When a stain grade job comes in, the customer is given the joinery options and almost always, they say it comes down to money. What can they get for the cheapest price? In that case, I do use brads and shoot, with the grain (very important!), the face frames to the box. After I stain and seal the piece/cabinet, I fill the holes with Old Masters painters putty in the appropriate color - mix it if I have to - never any problems. If the customer wants mortise and tenon joinery, they pay for it. If the finish is required to be very intense and time consuming with multiple steps, then I outsource it to the finishing shop down the road.

From contributor Y:
On our cheaper cabinets for the builder, all natural oak, I use Dap plastic wood. For natural oak, I use their golden oak color. I do this if filling before varnish and it blends in pretty good. If I have to fill a small hole or dent after applying the finish, I use color putty, and then blend in a little varnish over it so it does not leave a dull finish on the area that is easily noticeable. On standard work, mid - high end, if I must use a filler anywhere on the piece, I take some of the sanding dust I made sanding the piece, mix in a little yellow glue to make a paste, and if the piece is going to be stained, I mix in a little stain color and overfill the void with the mixture, then when I sand and stain the piece, you usually can't tell that there was a hole or mistake. This method is the best I've found for a close to perfect match, however it is a little time consuming, because you have to make it yourself and then let it dry, sometimes overnight. However, I haven't found anything that works better for me than the homemade stuff.

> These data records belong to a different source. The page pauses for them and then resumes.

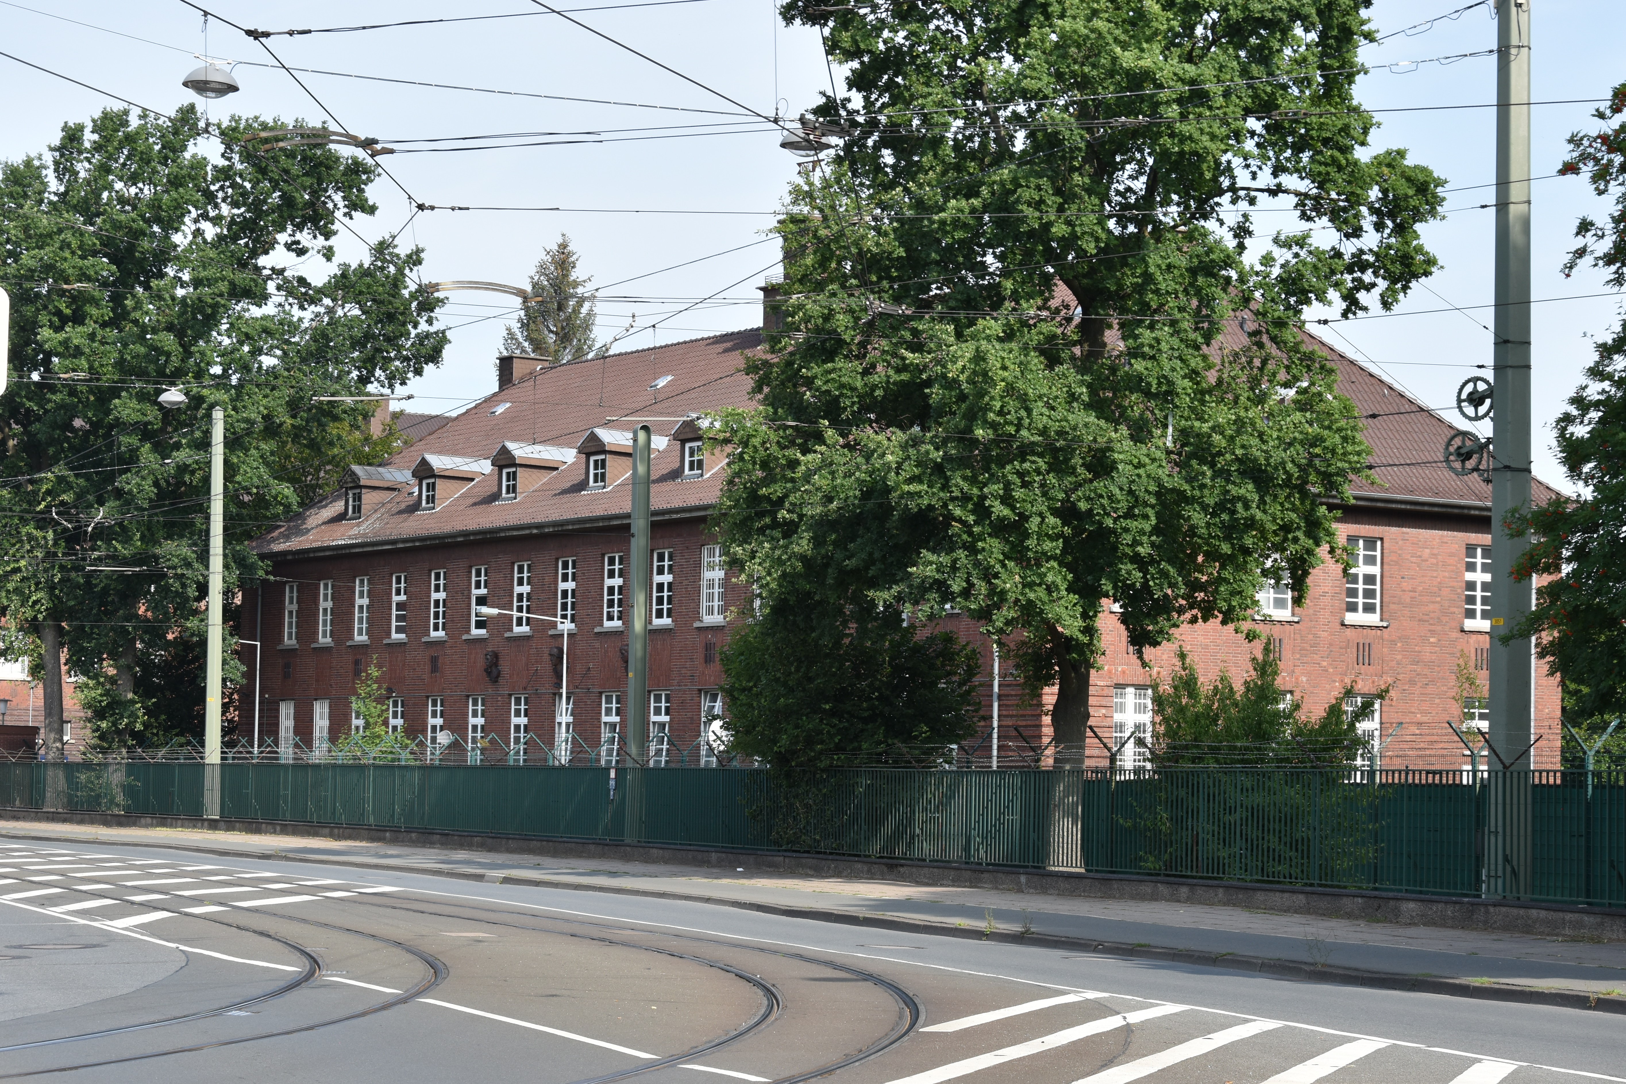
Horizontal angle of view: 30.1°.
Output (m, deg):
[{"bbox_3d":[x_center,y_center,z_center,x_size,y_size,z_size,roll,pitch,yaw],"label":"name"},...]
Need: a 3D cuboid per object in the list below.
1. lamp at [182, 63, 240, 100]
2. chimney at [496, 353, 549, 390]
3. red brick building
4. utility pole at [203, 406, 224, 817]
[{"bbox_3d":[-5.667,-4.335,28.500,0.530,0.330,0.530,2,-4,-11],"label":"lamp"},{"bbox_3d":[-10.033,-5.390,104.980,1.500,2.000,1.100,4,-5,-34],"label":"chimney"},{"bbox_3d":[-0.180,0.654,89.665,17.500,14.850,44.450,4,-5,-34],"label":"red brick building"},{"bbox_3d":[-14.493,1.700,73.360,0.390,10.020,0.390,3,-5,-34],"label":"utility pole"}]

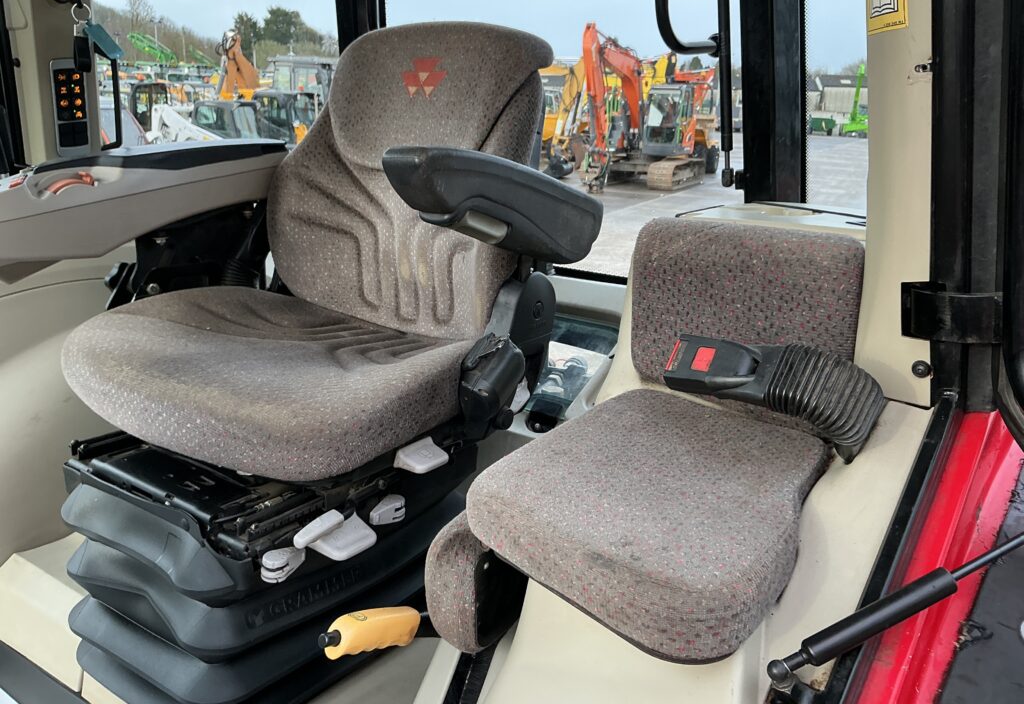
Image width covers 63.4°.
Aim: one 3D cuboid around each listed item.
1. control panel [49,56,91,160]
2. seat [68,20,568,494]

The comments below were added after this Forum discussion was archived as a Knowledge Base article (add your comment).

Comment from contributor B:
There is a new type of wood filler out there called Timbermate that has not been mentioned. It is a water-based filler that does not sink, shrink, crack or fall out. It takes stain wet or dry, and can be mixed with anything to get custom colors although it comes in 14 ready mixed colors. It can be reconstituted if it dries out, and can be coated with anything.